Fast 70.000 Menschen waren gekommen, um beim „Wir sind mehr“-Konzert in Chemnitz ein Zeichen gegen Rechts zu setzen. Betrachtungen zu den Nachwirkungen eines besonderen Abends, zu Faschisten, Antifaschisten und Schulterschlüssen.
CHEMNITZ Sie hofften auf 20.000, um es den Rechten mal richtig zu zeigen. „Wir werden die Straßen nicht den Nazis überlassen“, wiederholten die Künstler auf der Bühne immer wieder an diesem Abend, an dem immer mehr Menschen in die sächsische Stadt mit den aufschreckenden rechtsextremistischen Ausschreitungen strömten. Und dann wurden es nicht 20.000, nicht 40.000, sondern annähernd 70.000, die der Welt zeigten, wo in Deutschland der Hammer hängt. Immer wieder skandierte die Menge während des Konzertes „Nazis raus! Nazis raus!“Und?

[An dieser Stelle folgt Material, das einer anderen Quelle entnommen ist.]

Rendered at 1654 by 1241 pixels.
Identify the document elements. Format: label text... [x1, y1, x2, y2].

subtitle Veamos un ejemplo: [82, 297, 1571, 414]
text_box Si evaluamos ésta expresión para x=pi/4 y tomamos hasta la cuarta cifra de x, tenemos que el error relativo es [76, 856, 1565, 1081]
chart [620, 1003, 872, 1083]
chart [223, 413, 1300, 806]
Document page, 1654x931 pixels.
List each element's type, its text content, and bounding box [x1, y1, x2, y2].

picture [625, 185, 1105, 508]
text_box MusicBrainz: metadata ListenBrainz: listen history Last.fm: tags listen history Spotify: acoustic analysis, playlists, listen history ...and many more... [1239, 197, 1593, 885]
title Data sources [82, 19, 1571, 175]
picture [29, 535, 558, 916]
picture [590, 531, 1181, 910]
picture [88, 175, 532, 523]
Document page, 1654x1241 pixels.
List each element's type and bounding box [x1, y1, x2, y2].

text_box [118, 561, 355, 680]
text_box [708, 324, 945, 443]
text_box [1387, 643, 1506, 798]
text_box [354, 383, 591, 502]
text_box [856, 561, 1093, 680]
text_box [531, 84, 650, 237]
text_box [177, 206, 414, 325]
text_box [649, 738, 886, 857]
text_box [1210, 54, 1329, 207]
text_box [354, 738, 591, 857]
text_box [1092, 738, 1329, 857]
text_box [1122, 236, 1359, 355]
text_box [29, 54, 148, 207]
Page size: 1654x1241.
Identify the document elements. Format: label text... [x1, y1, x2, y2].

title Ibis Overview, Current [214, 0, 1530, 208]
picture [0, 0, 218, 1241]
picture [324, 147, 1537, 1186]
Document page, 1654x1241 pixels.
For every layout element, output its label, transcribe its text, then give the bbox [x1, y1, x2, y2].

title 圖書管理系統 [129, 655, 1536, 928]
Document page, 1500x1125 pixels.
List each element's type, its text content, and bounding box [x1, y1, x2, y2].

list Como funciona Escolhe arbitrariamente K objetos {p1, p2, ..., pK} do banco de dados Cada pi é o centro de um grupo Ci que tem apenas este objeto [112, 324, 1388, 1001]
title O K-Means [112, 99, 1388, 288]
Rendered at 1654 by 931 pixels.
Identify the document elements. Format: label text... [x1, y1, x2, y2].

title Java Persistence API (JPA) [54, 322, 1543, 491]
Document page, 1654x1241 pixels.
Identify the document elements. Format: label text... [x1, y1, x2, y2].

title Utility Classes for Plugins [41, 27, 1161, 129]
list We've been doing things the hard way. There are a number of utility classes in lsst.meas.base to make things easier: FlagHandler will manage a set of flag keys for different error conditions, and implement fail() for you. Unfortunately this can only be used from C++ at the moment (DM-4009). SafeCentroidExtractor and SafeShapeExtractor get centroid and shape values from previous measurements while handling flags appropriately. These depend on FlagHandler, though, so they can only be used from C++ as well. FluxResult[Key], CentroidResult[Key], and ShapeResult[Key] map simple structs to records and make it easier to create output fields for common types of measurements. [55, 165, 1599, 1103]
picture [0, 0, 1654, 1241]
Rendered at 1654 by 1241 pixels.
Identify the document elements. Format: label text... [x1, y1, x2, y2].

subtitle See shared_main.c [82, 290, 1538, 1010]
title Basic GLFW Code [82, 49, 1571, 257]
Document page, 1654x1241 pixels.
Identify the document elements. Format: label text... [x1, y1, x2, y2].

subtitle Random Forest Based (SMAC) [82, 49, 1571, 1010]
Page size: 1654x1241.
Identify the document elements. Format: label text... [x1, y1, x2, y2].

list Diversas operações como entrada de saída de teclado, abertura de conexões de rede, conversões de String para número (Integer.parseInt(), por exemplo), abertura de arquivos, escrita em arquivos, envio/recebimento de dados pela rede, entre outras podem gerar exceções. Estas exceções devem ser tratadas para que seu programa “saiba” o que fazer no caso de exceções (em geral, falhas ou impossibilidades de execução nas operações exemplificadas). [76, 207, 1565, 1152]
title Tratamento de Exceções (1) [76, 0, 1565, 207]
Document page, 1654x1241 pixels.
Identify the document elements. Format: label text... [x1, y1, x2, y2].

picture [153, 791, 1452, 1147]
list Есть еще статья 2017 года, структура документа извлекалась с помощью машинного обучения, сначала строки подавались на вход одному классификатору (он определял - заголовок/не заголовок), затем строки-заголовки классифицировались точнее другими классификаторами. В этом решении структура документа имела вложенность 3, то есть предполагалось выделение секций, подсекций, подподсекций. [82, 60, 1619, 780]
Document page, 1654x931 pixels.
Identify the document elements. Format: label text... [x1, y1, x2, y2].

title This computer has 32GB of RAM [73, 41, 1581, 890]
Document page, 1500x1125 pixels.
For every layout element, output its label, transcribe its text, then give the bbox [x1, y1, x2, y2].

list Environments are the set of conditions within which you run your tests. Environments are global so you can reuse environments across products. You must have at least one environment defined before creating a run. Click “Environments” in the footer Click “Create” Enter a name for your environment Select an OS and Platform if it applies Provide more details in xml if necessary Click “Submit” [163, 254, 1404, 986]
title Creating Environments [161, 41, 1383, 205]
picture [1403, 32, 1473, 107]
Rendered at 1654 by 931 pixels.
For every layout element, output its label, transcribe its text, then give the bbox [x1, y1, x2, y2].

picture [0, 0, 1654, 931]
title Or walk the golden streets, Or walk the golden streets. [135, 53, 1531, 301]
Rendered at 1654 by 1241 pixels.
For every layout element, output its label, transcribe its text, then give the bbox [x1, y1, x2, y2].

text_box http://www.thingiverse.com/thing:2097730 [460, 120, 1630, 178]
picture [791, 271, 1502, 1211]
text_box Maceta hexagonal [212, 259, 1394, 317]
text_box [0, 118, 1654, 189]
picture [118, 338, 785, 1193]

Sind sie nun raus? War’s das mit dem rassistischen Spuk?
Das gute Gefühl bei den fast 70.000 wird bleiben, einmal vor einem Millionen-Publikum gezeigt zu haben, wer mehr auf die Straßen bringt. Der Nieselregen hörte rechtzeitig auf, die September-Temperaturen waren auch nach Einbruch der Nacht noch angenehm und das Konzert gab es gratis – es war für Zehntausende eine wunderbare Symbiose von Festivalgenuss und politischem Statement.
Doch 70.000 sind 70.000. Ihre Feier war keine Wahlentscheidung, die bleibende Verantwortungsmehrheiten kreiert. Bei den Landtagswahlen in einem Jahr sind über 3,3 Millionen Sachsen wahlberechtigt. Bei den Bundestagswahlen war die AfD hier stärkste Partei. Sie wird die Versuche, die Republik von Rechts aufzurollen, unter dem Eindruck des Konzertes kaum einstellen.
Ganz im Gegenteil: Viele können mit der Unterteilung der Bevölkerung in gute Antifaschisten und böse Faschisten nicht viel anfangen. Vor allem, wenn die „Guten“weit in den linksextremistischen Rand hineinragen und die vielen Kämpfer gegen Rechts nichts dabei finden, linke Randale in den Kampf gegen „Nazis“einzubeziehen. So wurden die Besucher in Chemnitz zur Solidarität mit den Hambacher-Forst-Besetzern aufgefordert. Im rheinischen Braunkohlerevier bahnt sich aber ein Szenario wie am Rande der G-20-Krawalle von Hamburg an. Wie sollen mit solchem Schulterschluss aufgebrachte Chemnitzer davon überzeugt werden, sich von Demos der AfD fernzuhalten? Vielleicht gelänge das mit dem Hinweis auf die „Wirsind-mehr“-Konzerte, die die Szene spontan nach den Ausschreitungen in Hamburg auf die Beine stellte. Aber, ach ja, da war ja nichts.
Wie es in Teilen um die Solidarität mit der gefährdeten Demokratie bestellt ist, entlarvte die Distanzierung einer Band von Außenminister Heiko Maas und Bundespräsident Frank-Walter Steinmeier. Die hatten es gewagt, für das Konzert zu werben. Aber innerhalb der ganz linken Szene mag man keine Nähe zu den Repräsentanten der Demokratie. Bei solchen Prioritäten wird das politische Statement problematisch.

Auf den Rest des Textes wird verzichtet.